Professional guidance from organizations such as American Speech-Language-Hearing Association is clear:

  • SLPs do not diagnose nutritional deficiencies
  • SLPs do not recommend vitamins or supplements
  • Medical and nutritional concerns are addressed in collaboration with physicians

Saying “I’m not a doctor and can’t make those recommendations” is not avoidance—it is ethical, responsible care.


But If We’re Asking the Question — What Does the Evidence Say?

If supplements like folate or thiamine truly improved speech or language development, I would absolutely want to know—and use that information. Evidence-based practice requires us to look beyond trends and ask whether high-quality research supports a recommendation.


Folate (Vitamin B9)

Folate is essential for:

  • Neural tube development during pregnancy
  • DNA synthesis and cell growth
  • Red blood cell production

There is strong, well-established evidence supporting folate:

  • During pregnancy
  • For individuals with a documented folate deficiency

There is not strong evidence showing that folate supplementation:

  • Improves speech sound development
  • Improves expressive or receptive language
  • Treats speech or language delays in otherwise healthy children

Without a medically diagnosed deficiency, recommending folate as a treatment for speech or language delays is not supported by current research.


L-Thiamine (Vitamin B1)

Thiamine plays a role in:

  • Energy metabolism
  • Nerve function
  • Severe deficiency states (which are rare in developed countries)

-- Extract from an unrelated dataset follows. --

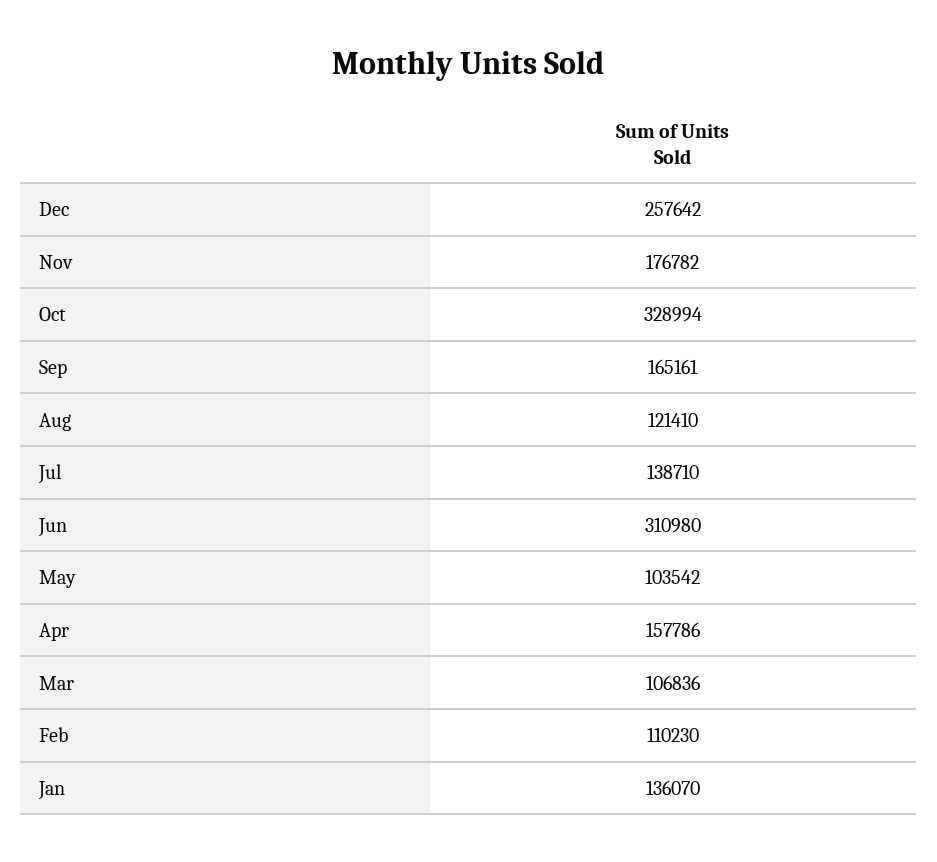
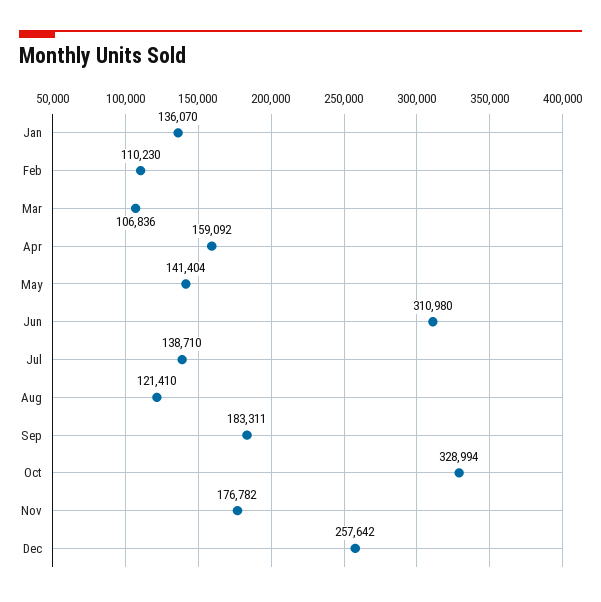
Sep: 165161 -> 183311
May: 103542 -> 141404
Apr: 157786 -> 159092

Online discussions often reference:

  • Small studies
  • Case reports
  • Populations with severe malnutrition or rare metabolic conditions

These findings are frequently taken out of context and generalized to children who do not meet those criteria.

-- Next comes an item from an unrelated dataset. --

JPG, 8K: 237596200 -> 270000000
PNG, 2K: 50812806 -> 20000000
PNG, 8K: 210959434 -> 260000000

At this time, there is no strong clinical evidence that thiamine supplementation:

  • Improves speech development
  • Treats language delays
  • Improves articulation, phonology, or language processing
    in the general pediatric population

In most cases, recommending thiamine without a medical indication is a shot in the dark, not an evidence-based intervention.


Why “It Can’t Hurt” Isn’t a Clinical Standard

In healthcare, biological plausibility (“the brain needs nutrients”) is not the same as evidence.

Recommending supplements without evidence:

  • Creates false hope
  • Distracts from therapies proven to work
  • Risks unnecessary or excessive supplementation
  • Blurs professional and ethical boundaries

Good intentions alone are not enough. Children deserve interventions backed by data—not trends.


What Is Supported by Evidence?

Decades of research consistently support:

  • Early identification
  • Individualized speech-language therapy
  • Parent coaching and language-rich environments
  • AAC when appropriate
  • Collaboration with medical providers when nutritional or medical concerns are suspected

These approaches directly target communication skills—and we know they work.


About the Narrative That This Is “Wrong”

Choosing not to recommend unsupported supplements is not neglect.
Staying within scope of practice is not lack of care.
Saying “we don’t have evidence for that” is not closed-minded—it is responsible.

Evidence-based care sometimes means saying no—even when something is popular online.


My Commitment to Families

My responsibility is to:

  • Be honest about what science supports
  • Use interventions with demonstrated benefit
  • Collaborate with medical providers when appropriate
  • Protect children from unnecessary or unsupported treatments

If there is concern for a nutritional deficiency, I will always encourage families to discuss that with their pediatrician—because that is where those decisions belong.


The Bottom Line

I do not recommend folate or L-thiamine for speech and language delays—not because I don’t care, but because the evidence does not support it, and because children deserve care grounded in science, ethics, and respect.

And I will always choose that—even when social media says otherwise.